That' because urllib.parse.urljoin
is not made for this use case.
Example from the docs (https://docs.python.org/fr/3/library/urllib.parse.html#module-urllib.parse):
from urllib.parse import urljoin
new_url = urljoin('http://www.cwi.nl/%7Eguido/Python.html', 'FAQ.html')
print(new_url)
Output:
http://www.cwi.nl/%7Eguido/FAQ.html
As written in the doc, urllib.parse.urljoin
constructs
a full ("absolute") URL by combining a "base URL" (base) with another
URL (url).
In your example, you give "https://test.com/endpoint" as first parameter, so urllib.parse.urljoin
will consider that the "base url" is "https://test.com/", and it will add what you pass as a second parameter (that is "test.php"), that's why your output is "https://test.com/test.php".

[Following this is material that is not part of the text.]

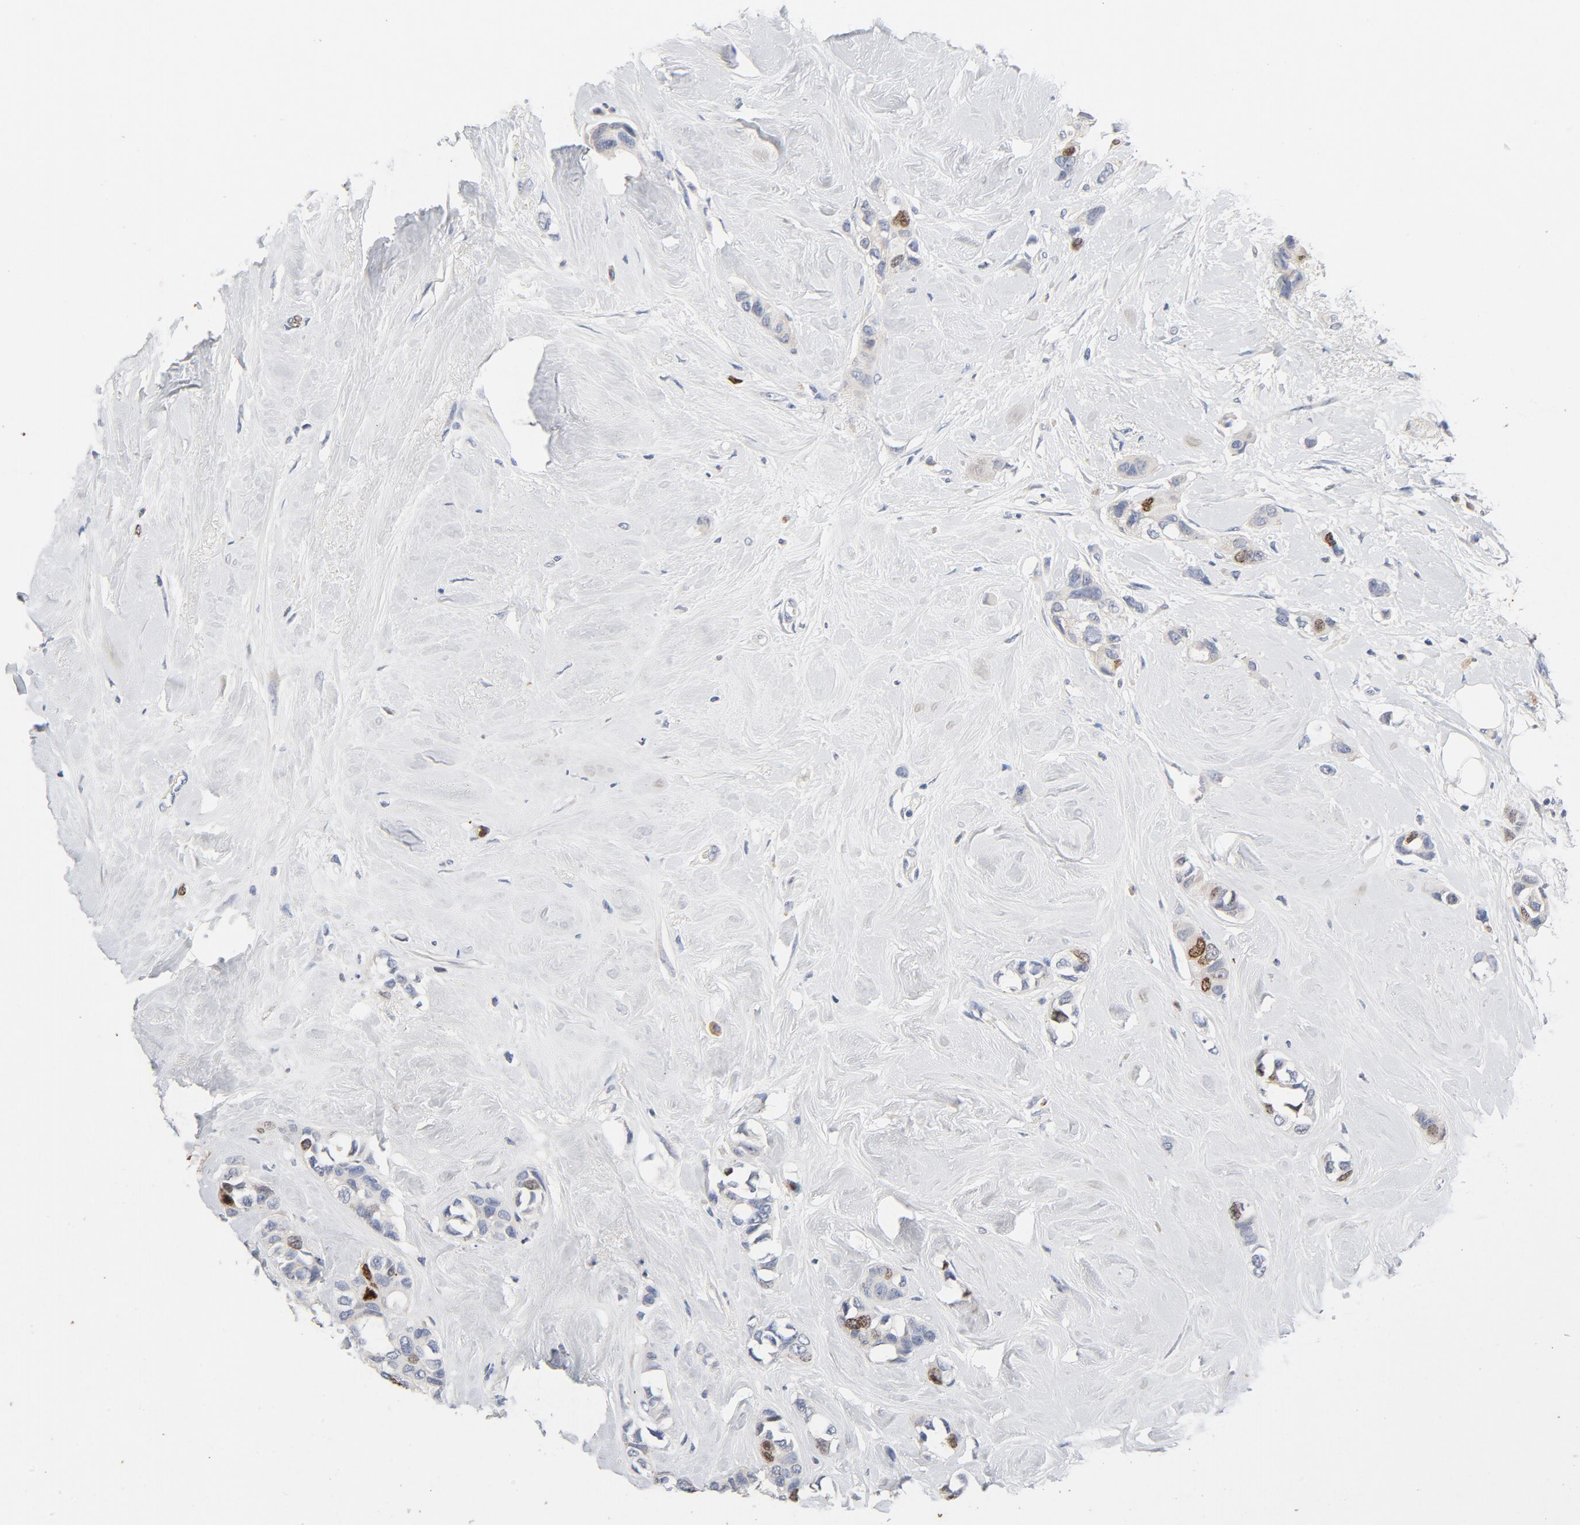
{"staining": {"intensity": "moderate", "quantity": "<25%", "location": "nuclear"}, "tissue": "breast cancer", "cell_type": "Tumor cells", "image_type": "cancer", "snomed": [{"axis": "morphology", "description": "Duct carcinoma"}, {"axis": "topography", "description": "Breast"}], "caption": "Immunohistochemistry staining of breast infiltrating ductal carcinoma, which exhibits low levels of moderate nuclear staining in approximately <25% of tumor cells indicating moderate nuclear protein expression. The staining was performed using DAB (3,3'-diaminobenzidine) (brown) for protein detection and nuclei were counterstained in hematoxylin (blue).", "gene": "BIRC5", "patient": {"sex": "female", "age": 51}}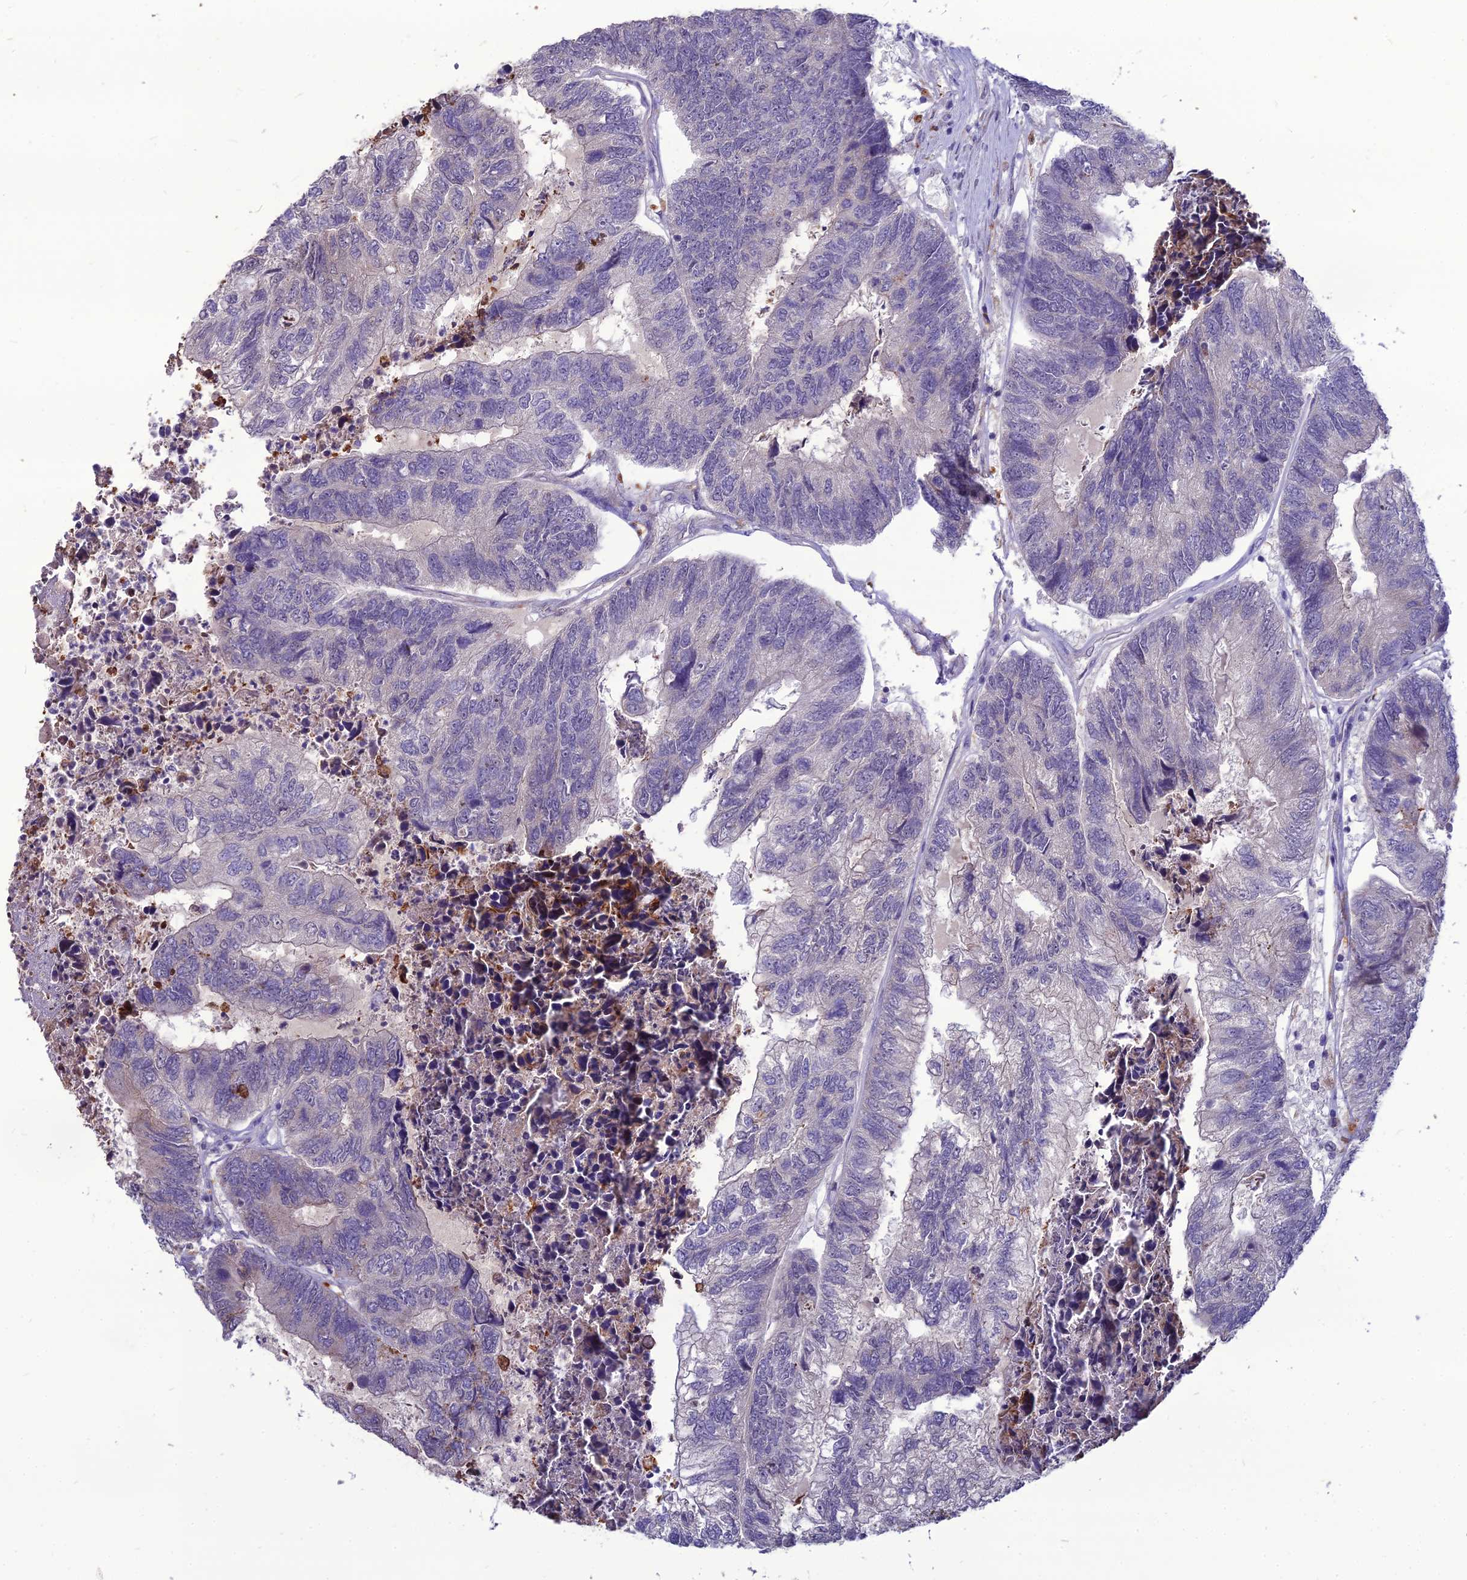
{"staining": {"intensity": "weak", "quantity": "<25%", "location": "cytoplasmic/membranous"}, "tissue": "colorectal cancer", "cell_type": "Tumor cells", "image_type": "cancer", "snomed": [{"axis": "morphology", "description": "Adenocarcinoma, NOS"}, {"axis": "topography", "description": "Colon"}], "caption": "The immunohistochemistry micrograph has no significant expression in tumor cells of colorectal cancer (adenocarcinoma) tissue.", "gene": "PCED1B", "patient": {"sex": "female", "age": 67}}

I think that you best option is to use the joinurl
function posted by @tripleee, because it will not produce results like "endpoint//test.php" or "endpointtest.php".
But you should not use os.path.join
if your code has to be cross platform. On Windows, you will get a backslash instead of a slash ("https://test.com/endpoint\test.php").
Here is a code sample for testing purposes:
def joinurl(baseurl, path):
return '/'.join([baseurl.rstrip('/'), path.lstrip('/')])
url_base = "https://test.com/endpoint"
web_page_name = "/test.php"
desired_output = "https://test.com/endpoint/test.php"
assert(joinurl("https://test.com/endpoint", "test.php") == desired_output)
assert(joinurl("https://test.com/endpoint/", "test.php") == desired_output)
assert(joinurl("https://test.com/endpoint", "/test.php") == desired_output)
assert(joinurl("https://test.com/endpoint/", "/test.php") == desired_output)